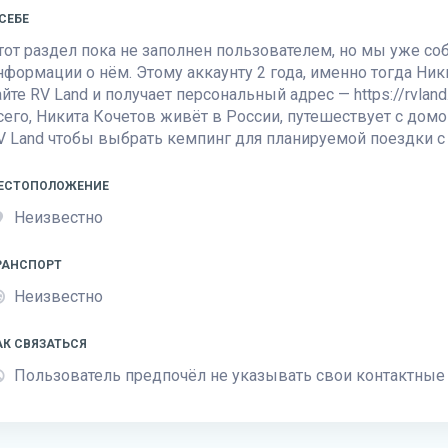
 СЕБЕ
тот раздел пока не заполнен пользователем, но мы уже с
нформации о нём. Этому аккаунту 2 года, именно тогда Ник
айте
RV Land
и получает персональный адрес — https://rvland.
сего, Никита Кочетов живёт в России, путешествует с домо
V Land
чтобы выбрать кемпинг для планируемой поездки с
ЕСТОПОЛОЖЕНИЕ
Неизвестно
РАНСПОРТ
Неизвестно
АК СВЯЗАТЬСЯ
Пользователь предпочёл не указывать свои контактные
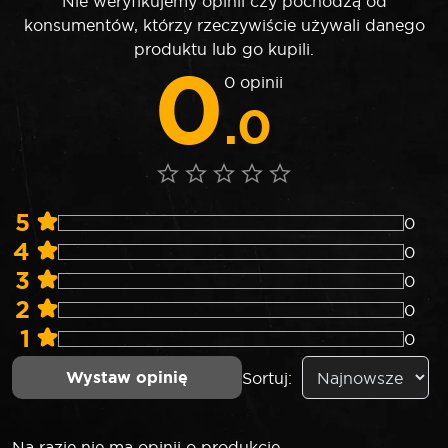
Nie weryfikujemy opinii czy pochodzą od
konsumentów, którzy rzeczywiście używali danego
produktu lub go kupili.
0
0 opinii
.0
5
0
4
0
3
0
2
0
1
0
Wystaw opinię
Sortuj:
Na razie nie ma opinii o produkcie.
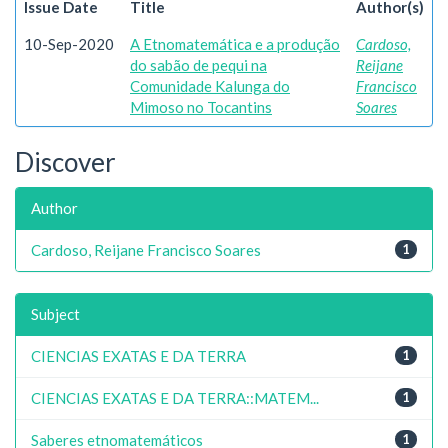
Issue Date
Title
Author(s)
10-Sep-2020
A Etnomatemática e a produção
Cardoso,
do sabão de pequi na
Reijane
Comunidade Kalunga do
Francisco
Mimoso no Tocantins
Soares
Discover
Author
Cardoso, Reijane Francisco Soares
1
Subject
CIENCIAS EXATAS E DA TERRA
1
CIENCIAS EXATAS E DA TERRA::MATEM...
1
Saberes etnomatemáticos
1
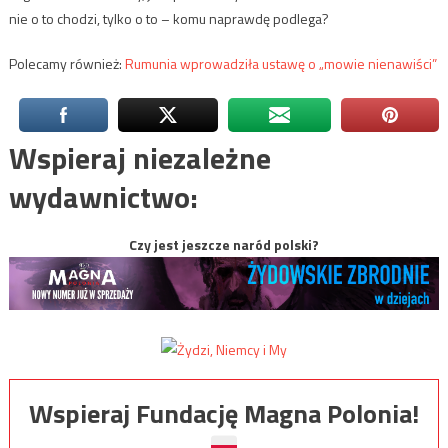
nie o to chodzi, tylko o to – komu naprawdę podlega?
Polecamy również:
Rumunia wprowadziła ustawę o „mowie nienawiści”
Wspieraj niezależne
wydawnictwo:
Czy jest jeszcze naród polski?
Wspieraj Fundację Magna Polonia!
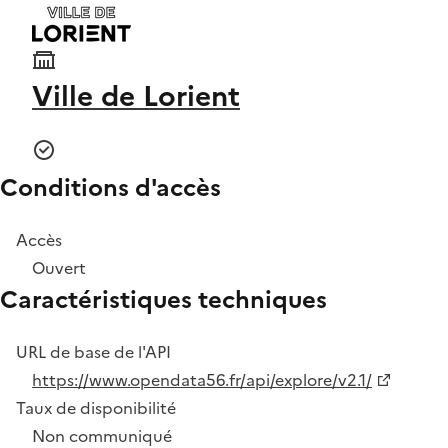
Ville de Lorient
Conditions d'accès
Accès
Ouvert
Caractéristiques techniques
URL de base de l'API
https://www.opendata56.fr/api/explore/v2.1/
Taux de disponibilité
Non communiqué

* _What this task involves_: Copy, from the material above, each line in which the string "CIENCIAS" occurs.

* _Task response_:
CIENCIAS EXATAS E DA TERRA
CIENCIAS EXATAS E DA TERRA::MATEM...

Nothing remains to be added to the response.